Polisin müdahalesi sonrası fenalaşan, 70 yaşındaki Emine Zorkaya ise şöyle konuştu:
“Ben 5 yaşından beri buradayım. 2,5 milyona 15 tane yetim bakıyorum. Benim elektriğim, suyum ödenmedi duruyor. Bana komşular yardım ediyor. Ben ne düşüneyim, bunu devletimiz görmüyor mu? Suriyelileri, Afganları besliyorlar, bize neden bakmıyorlar? Biz bu vatanın evladı değil miyiz? Dün sokağa çıkamadım, şekerim, tansiyonum yükseldi.”
BİZ NE YAPTIK, SADECE EVİMİZİ KORUDUK
Nezahat Daldal: 46 senedir buradayım. Böyle rezalet görmedim. Ülkemde yaşamaktan utanıyorum, zorla evimize girdiler. Ben evimi koruyayım derken polislerden dayak yedim. Bildiğiniz darp edildim. Biz ne yaptık arkadaşım? Biz sadece evimizi koruduk. Evimizi vermeyelim de demiyoruz, hakkımızı versin verelim. Seçimlerimizle getirdik, geldikleri gibi gidecekler. Bizim çoluğumuzun çocuğumun hakkını Allah onlardan sorsun.

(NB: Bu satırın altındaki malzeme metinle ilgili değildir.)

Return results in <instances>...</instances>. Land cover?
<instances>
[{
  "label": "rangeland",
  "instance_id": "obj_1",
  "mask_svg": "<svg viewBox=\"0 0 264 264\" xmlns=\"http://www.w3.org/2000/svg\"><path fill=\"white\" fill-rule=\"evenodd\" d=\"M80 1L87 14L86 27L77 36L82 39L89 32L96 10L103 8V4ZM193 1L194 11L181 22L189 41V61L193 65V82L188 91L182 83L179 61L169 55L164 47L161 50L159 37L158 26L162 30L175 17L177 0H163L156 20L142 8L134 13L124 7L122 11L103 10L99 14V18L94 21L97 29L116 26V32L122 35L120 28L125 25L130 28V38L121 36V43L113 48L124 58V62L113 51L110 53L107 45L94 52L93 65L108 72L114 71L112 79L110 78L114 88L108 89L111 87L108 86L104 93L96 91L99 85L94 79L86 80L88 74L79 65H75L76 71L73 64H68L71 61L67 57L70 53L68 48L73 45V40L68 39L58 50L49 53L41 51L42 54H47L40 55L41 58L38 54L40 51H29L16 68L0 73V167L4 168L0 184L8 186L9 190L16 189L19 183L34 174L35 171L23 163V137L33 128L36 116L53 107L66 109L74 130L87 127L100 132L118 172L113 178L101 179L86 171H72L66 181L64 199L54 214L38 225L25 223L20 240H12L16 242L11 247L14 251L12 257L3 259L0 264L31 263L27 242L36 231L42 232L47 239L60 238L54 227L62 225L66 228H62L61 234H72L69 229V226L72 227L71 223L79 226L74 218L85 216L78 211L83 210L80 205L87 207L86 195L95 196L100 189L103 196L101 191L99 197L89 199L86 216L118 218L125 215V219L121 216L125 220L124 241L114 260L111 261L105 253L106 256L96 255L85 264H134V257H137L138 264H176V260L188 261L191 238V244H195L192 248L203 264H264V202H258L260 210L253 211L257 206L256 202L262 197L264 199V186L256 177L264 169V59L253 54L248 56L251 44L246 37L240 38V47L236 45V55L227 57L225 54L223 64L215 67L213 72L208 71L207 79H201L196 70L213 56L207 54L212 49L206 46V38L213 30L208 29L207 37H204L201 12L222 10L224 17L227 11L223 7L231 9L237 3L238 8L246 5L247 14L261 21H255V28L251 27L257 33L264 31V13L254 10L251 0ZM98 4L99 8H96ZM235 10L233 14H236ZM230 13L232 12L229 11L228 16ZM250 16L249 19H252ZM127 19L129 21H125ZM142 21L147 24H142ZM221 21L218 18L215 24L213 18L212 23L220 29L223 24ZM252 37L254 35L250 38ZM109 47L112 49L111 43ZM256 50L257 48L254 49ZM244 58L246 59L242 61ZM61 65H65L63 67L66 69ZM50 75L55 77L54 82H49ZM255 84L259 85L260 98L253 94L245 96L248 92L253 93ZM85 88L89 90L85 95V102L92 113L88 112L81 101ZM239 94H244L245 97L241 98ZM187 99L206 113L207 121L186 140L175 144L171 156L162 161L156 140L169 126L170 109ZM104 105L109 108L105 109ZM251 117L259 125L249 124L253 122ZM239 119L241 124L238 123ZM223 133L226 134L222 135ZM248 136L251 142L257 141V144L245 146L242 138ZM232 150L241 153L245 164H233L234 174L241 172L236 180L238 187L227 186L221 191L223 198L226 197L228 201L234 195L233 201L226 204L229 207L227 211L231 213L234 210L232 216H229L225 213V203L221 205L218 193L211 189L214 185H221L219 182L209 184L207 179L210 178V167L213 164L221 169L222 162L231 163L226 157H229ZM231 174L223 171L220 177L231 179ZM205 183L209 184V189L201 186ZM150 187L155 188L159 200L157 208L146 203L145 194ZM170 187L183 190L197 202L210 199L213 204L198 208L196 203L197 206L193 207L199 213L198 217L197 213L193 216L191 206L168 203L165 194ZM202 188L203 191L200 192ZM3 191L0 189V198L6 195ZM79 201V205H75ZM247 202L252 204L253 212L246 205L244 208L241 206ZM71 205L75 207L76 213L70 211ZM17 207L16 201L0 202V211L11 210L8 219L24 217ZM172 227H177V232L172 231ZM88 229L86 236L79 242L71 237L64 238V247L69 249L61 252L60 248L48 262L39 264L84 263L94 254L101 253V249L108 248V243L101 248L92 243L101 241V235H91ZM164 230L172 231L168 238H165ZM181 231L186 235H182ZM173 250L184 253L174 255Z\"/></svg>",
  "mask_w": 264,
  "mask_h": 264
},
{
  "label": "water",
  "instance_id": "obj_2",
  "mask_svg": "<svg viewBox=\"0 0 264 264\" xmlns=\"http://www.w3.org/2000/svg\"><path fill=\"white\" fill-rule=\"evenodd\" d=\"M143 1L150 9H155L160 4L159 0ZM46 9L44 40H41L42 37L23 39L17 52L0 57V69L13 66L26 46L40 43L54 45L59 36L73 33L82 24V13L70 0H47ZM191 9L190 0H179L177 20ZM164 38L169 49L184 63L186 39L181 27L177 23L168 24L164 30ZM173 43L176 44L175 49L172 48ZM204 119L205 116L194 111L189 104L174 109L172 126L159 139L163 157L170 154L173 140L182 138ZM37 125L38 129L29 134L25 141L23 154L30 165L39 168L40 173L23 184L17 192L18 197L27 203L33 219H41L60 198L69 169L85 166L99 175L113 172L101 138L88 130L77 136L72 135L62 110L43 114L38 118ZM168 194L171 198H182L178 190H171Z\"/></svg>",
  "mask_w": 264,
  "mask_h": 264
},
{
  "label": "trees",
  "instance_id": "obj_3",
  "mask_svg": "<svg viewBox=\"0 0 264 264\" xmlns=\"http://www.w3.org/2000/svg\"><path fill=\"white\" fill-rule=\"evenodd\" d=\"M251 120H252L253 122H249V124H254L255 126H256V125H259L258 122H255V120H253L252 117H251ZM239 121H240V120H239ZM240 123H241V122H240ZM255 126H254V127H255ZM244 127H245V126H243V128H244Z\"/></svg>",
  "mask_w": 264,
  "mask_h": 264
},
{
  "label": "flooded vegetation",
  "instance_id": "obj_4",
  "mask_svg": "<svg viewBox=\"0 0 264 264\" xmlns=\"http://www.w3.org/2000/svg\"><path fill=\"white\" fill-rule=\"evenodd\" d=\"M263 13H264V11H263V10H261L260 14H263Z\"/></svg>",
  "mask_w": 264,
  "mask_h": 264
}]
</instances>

Yılmaz Şahin: Bu mahallede 60 yıldır yaşıyorum. Haydar Ali Yıldız'ın bu insanlara yaptığı zulümdür. Yaptıkları şey haksız ve hukuksuz. Biz kentsel dönüşüme karşı değiliz haksızlıklara karşıyız. Bunun karşısında bizimle konuşan bir başkanımız yok. Bizi muvaffakkatnameyle mecbur duruma getirmeye çalışıyorlar. Zaten buradaki halk bunu ödeyemeyecek. Yüzde 90'ı yoksul. Birçok arkadaşımız elektriksiz, susuz dün geceyi geçirdiler. Arkadaşlarımızla evlerine su taşıdık. Birçok hasta var burada. Okula giden çocuklarımız var, sınavları var. Bu nasıl bir aymazlık, terbiyesizlik.